=== Fragmento de texto ===

Por Andrea Viveca Sanz (@andreaviveca) /
Edición: Walter Omar Buffarini //
Toca las tumbas. Recorre con sus dedos los restos de una vida. Y de otra. Y otra más. Toca la muerte, la sombra que vigila. Cuelga de los pájaros que anuncian, sobrevuelan la desgracia, planean sobre la sangre derramada. Después.
“Viracocha”, la primera novela de Martina Tolosa, es una historia fuerte y oscura. A lo largo de las páginas una sombra va cubriendo la vida de sus personajes, que avanzan sin avanzar, como si estuvieran en el mismo sitio y las espinas se clavaran en sus mentes enfermas.
Con escenarios que acompañan el desarrollo del argumento, los protagonistas atraviesan temáticas reales fusionadas con elementos fantásticos que, sin dudas, potencian el relato.
En diálogo con Contarte Cultura, la escritora cuenta acerca de sus comienzos y del proceso creativo de su obra.
—Vamos a comenzar esta charla con un juego de presentación. Recorriendo las distintas escenas de tu novela, ¿podrías sumergirte en una de ellas, hacerte parte de ese decorado y traernos desde allí algún objeto o imagen que nos pueda contar algo de vos?

=== Filas de datos ===

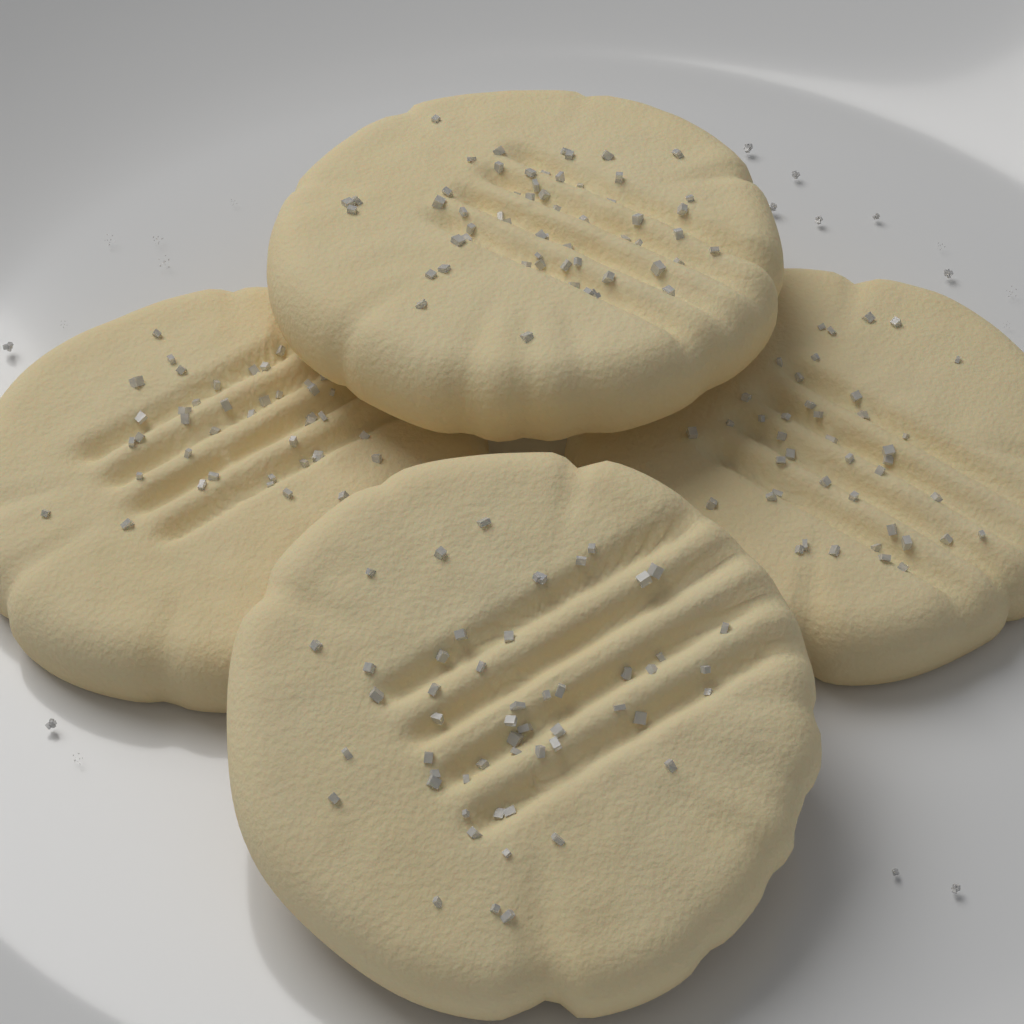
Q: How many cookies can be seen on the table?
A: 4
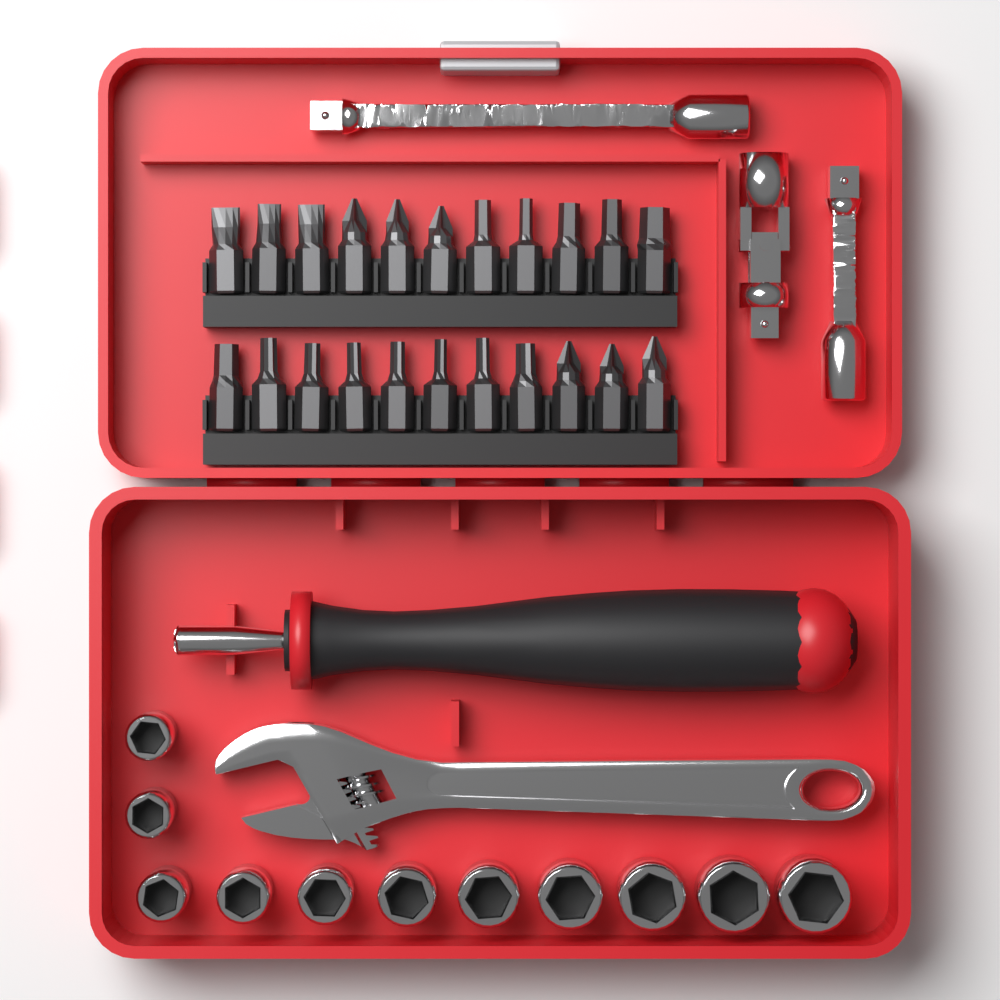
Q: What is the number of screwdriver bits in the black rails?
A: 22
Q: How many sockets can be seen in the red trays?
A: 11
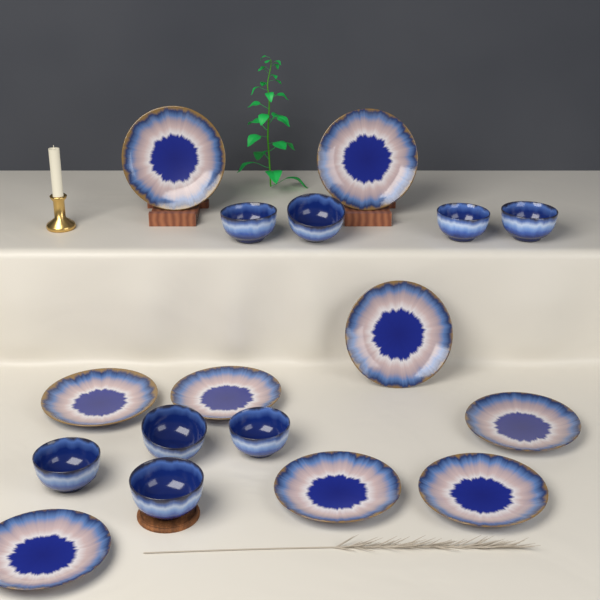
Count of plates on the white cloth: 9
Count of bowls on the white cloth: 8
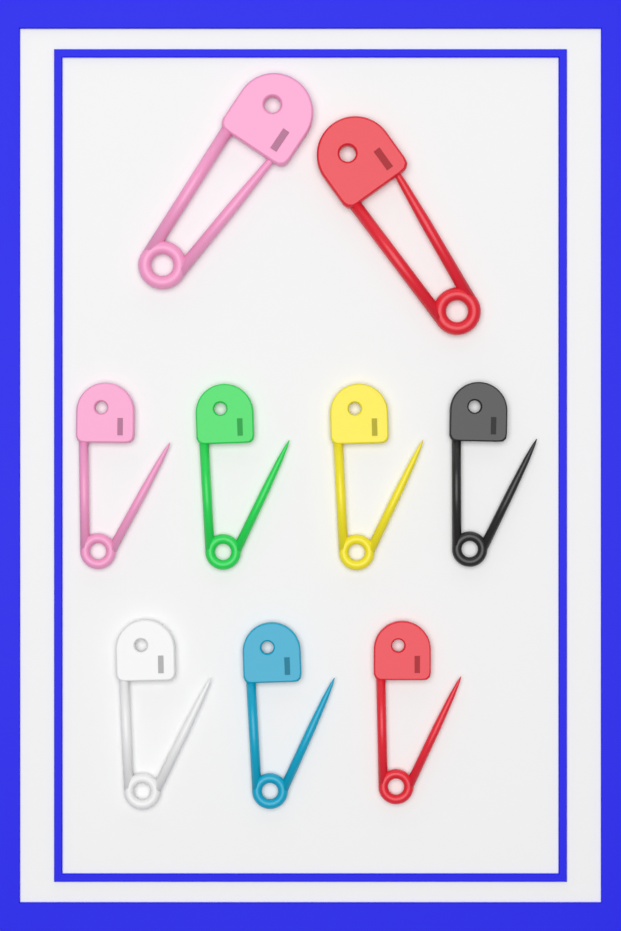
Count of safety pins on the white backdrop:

===

• [Objetivo 1] Reproduce textualmente el pasaje de la nota sobre la novela "Viracocha" que comienza con "Con escenarios que" y sigue hasta "algo de vos?".
• [Objetivo 2]
Responde estas preguntas según la nota sobre la novela "Viracocha":
(a) ¿Quién aparece a cargo de la edición?
(b) ¿Qué lugar ocupa "Viracocha" entre las novelas de Martina Tolosa?
(c) ¿Con qué medio conversa la escritora?
• [Objetivo 3] Retoma la nota sobre la novela "Viracocha" después de la pregunta con que termina y continúala.

• [Respuesta esperada 1]
Con escenarios que acompañan el desarrollo del argumento, los protagonistas atraviesan temáticas reales fusionadas con elementos fantásticos que, sin dudas, potencian el relato.
En diálogo con Contarte Cultura, la escritora cuenta acerca de sus comienzos y del proceso creativo de su obra.
—Vamos a comenzar esta charla con un juego de presentación. Recorriendo las distintas escenas de tu novela, ¿podrías sumergirte en una de ellas, hacerte parte de ese decorado y traernos desde allí algún objeto o imagen que nos pueda contar algo de vos?

• [Respuesta esperada 2]
(a) Walter Omar Buffarini.
(b) Es su primera novela.
(c) Con Contarte Cultura.

• [Respuesta esperada 3]
—El cementerio de Cachi, como sujeto ambiente, tiene una gran importancia en la historia. La obsesión de Julieta por el cementerio es también mi obsesión; cada vez que tengo la suerte de conocer algún lugar nuevo, chequeo si tendrá algún cementerio que se destaque. Pienso mucho en la muerte, en las tradiciones de las diferentes culturas ante ella, en los que se van y los que se quedan. Hace poco viajé a Nueva York y, la primera noche que estuve ahí, al volver de cenar, una mujer se había tirado al vacío en el hotel vecino al mío. Estuve días enteros pensando en ella, mirando sus redes sociales, las de sus familiares, las cosas que le escribían. Me parece un tema fascinante y misterioso que quizá, pienso, se exacerbó en los últimos años por la muerte de mi viejo, pero siempre fue un asunto que me llamó mucho la atención.



—Y a partir de esa primera pincelada que nos da alguna información sobre vos, nos gustaría ir más allá, ¿recordás cuándo nació tu interés por la escritura?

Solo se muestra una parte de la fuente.